A four-way pact formed last year to pressure BC Hydro to build a fish passage to Alouette Lake Reservoir has met only once since and hasn’t yet met to discuss its goals with the power company.
The Alouette River Ecosystem Partnership was formed in 2018 to lobby for certain conditions, one of which is building a fish passage over the Alouette dam, before BC Hydro renews one of its water licences for the Alouette River.
The partnership involves the City of Maple Ridge and Alouette River Management Society, as well as Katzie and Kwantlen First Nations.
The major demand of the partnership is for the province and BC Hydro to build the long-sought fish passage connecting the Alouette River to Alouette Lake reservoir in order to re-establish salmon runs. Fish access to the lake has been blocked since the Alouette dam was built in 1926.
But according to a Dec. 3 Maple Ridge staff report, there haven’t been any discussions yet with BC Hydro.
A meeting between Hydro and the partnership planned for last spring never took place, while the partnership’s steering committee has met only once.
Since then, city staff have tried to set up another meeting involving the partnership and Hydro, but that hasn’t happened either.
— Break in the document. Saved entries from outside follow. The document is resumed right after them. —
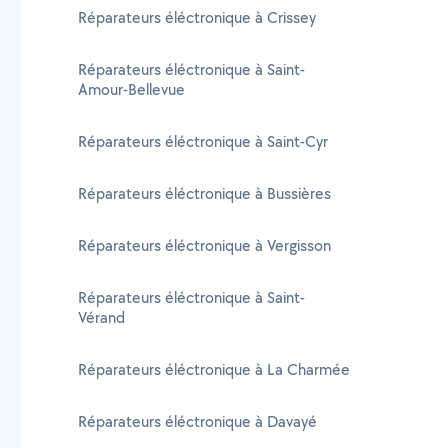
Réparateurs éléctronique à Crissey
Réparateurs éléctronique à Saint-
Amour-Bellevue
Réparateurs éléctronique à Saint-Cyr
Réparateurs éléctronique à Bussières
Réparateurs éléctronique à Vergisson
Réparateurs éléctronique à Saint-
Vérand
Réparateurs éléctronique à La Charmée
Réparateurs éléctronique à Davayé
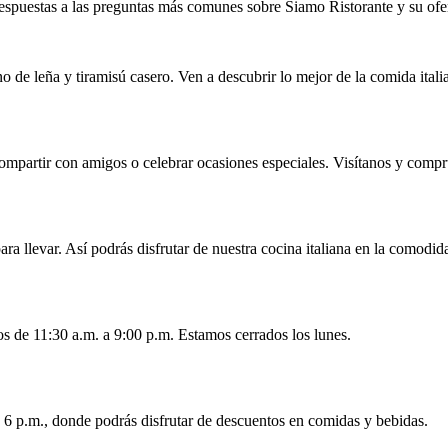
espuestas a las preguntas más comunes sobre Siamo Ristorante y su ofe
o de leña y tiramisú casero. Ven a descubrir lo mejor de la comida ital
compartir con amigos o celebrar ocasiones especiales. Visítanos y compr
ra llevar. Así podrás disfrutar de nuestra cocina italiana en la comodid
s de 11:30 a.m. a 9:00 p.m. Estamos cerrados los lunes.
 6 p.m., donde podrás disfrutar de descuentos en comidas y bebidas.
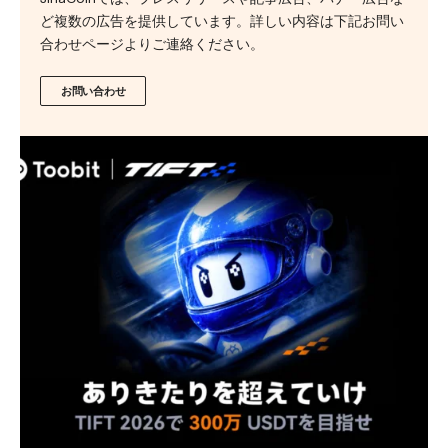
ど複数の広告を提供しています。詳しい内容は下記お問い
合わせページよりご連絡ください。
お問い合わせ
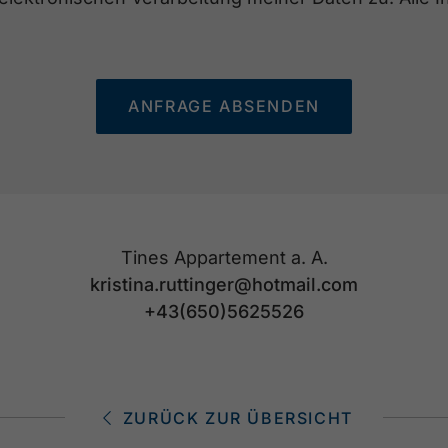
ANFRAGE ABSENDEN
Tines Appartement a. A.
kristina.ruttinger@hotmail.com
+43(650)5625526
ZURÜCK ZUR ÜBERSICHT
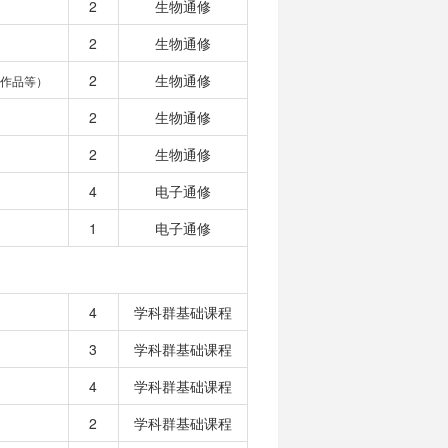
2
生物通修
2
生物通修
2
生物通修
作品等）
2
生物通修
2
生物通修
4
电子通修
1
电子通修
4
学科群基础课程
3
学科群基础课程
4
学科群基础课程
2
学科群基础课程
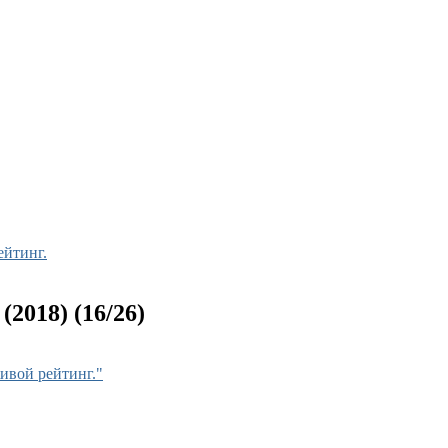
ейтинг.
(2018) (16/26)
ивой рейтинг."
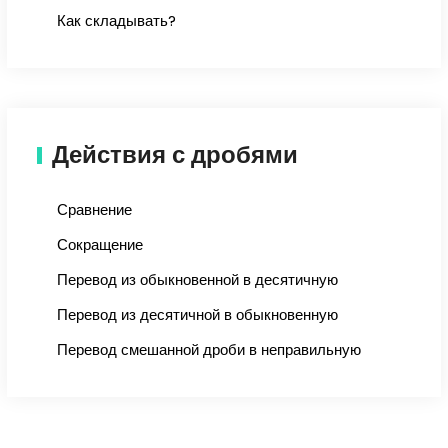
Как складывать?
Действия с дробями
Сравнение
Сокращение
Перевод из обыкновенной в десятичную
Перевод из десятичной в обыкновенную
Перевод смешанной дроби в неправильную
If it’s not possible to bring the partnership and Hydro together in the first three months of 2020, the city could pursue the river issues by itself, said the report.
“We’ve been striving to bring all the parties around the table as a group and we’ve not been able to do that,” said Dave Pollock, general manager of engineering services with the city. However, he added that BC Hydro has said it would meet in the new year.
ARMS president Cheryl Ashlie said all groups still believe in the partnership but schedules have prevented meetings. “Everybody is still committed,” Ashlie said.
She added that she’s asked MLAs Bob D’Eith and Lisa Beare to set up a meeting with the provincial water comptroller ,which issues water licences.
Ashlie added that the government, “should bring BC Hydro into the 20th Century,” and restructure it so the environment is part of its mission.
“We want the fish passage condition put on all aspects of what BC Hydro does,” said Ashlie.
BC Hydro expects to post a draft report of the Alouette Water Use Plan in the new year.
Hydro has perpetual water licenses for two of three water licenses granted to operate the Alouette and Stave generating systems.
The Alouette reservoir discharges to either Stave Lake Reservoir, via a diversion tunnel and the Alouette generating station, or via the Alouette River over a spillway and/or low-level outlet, according to BC Hydro’s website.